Researchers at North Carolina State University say they’ve worked out a way to boost the performance of public Wifi connections seven-fold.
Their new software program, called WiFox, can be incorporated into existing networks, and acts as a ‘traffic cop’ for data. The more people are using it, the better it works.
WiFi users and the access point they’re connected to have to send data back and forth via a single channel, meaning traffic can get clogged up. It’s no good giving a permanently high priority to the access point, as users would then have trouble submitting their data requests.
WiFox, though, monitors the amount of traffic on a Wifi channel and grants an access point priority to send its data whenever it detects that the access point is developing a backlog of data.

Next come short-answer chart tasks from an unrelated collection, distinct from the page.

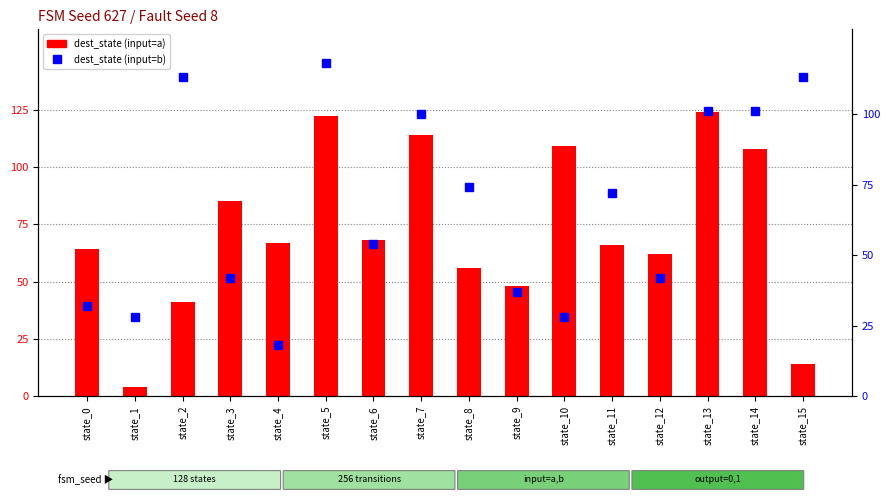

Which series has the largest total across all categories?

dest_state (input=a)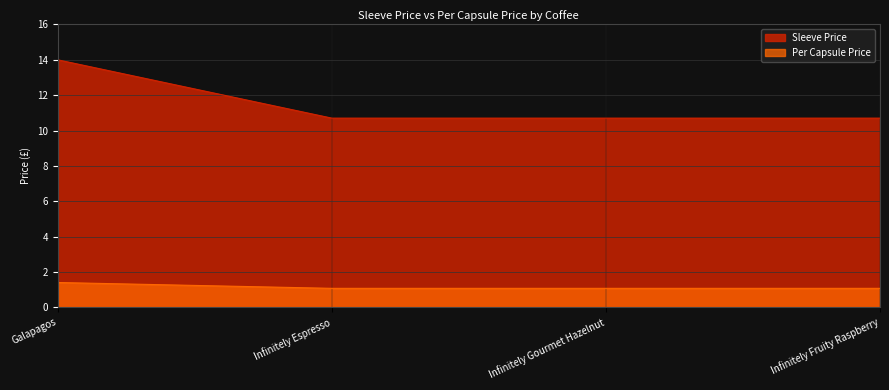

Reading right to left, what are all the values shown in this chart?

Sleeve Price: 10.7	10.7	10.7	14.0
Per Capsule Price: 1.1	1.1	1.1	1.4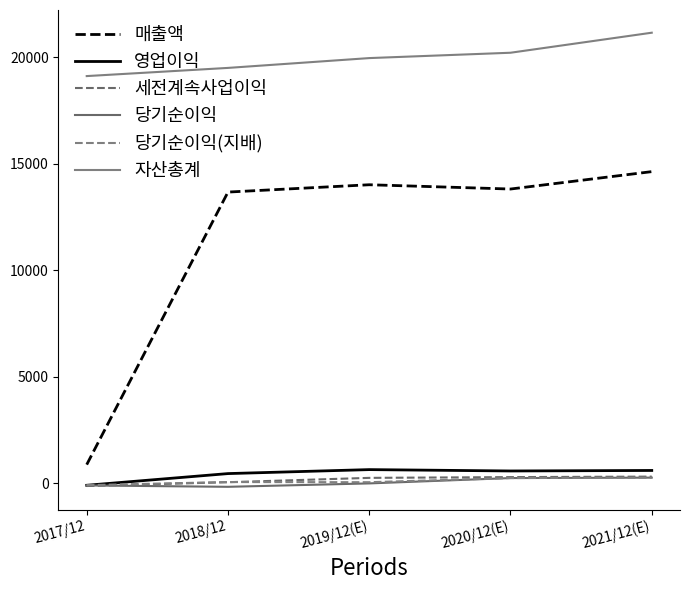

Which label corresponds to the smallest value in the chart?

2018/12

But the amount of priority the access point is given depends on the size of the backlog.
The team tested the program on a real Wifi system in their lab, which can handle up to 45 users. And, they found, the more users on the system, the more it improved data throughput performance.
Improvements ranged from 400 percent with approximately 25 users to 700 percent when there were around 45 users. On average, the Wifi systemresponded four times faster than without WiFox.
“One of the nice things about this mechanism is that it can be packaged as a software update that can be incorporated into existing WiFi networks,” says PhD student Arpit Gupta. “WiFox can be incorporated without overhauling a system.”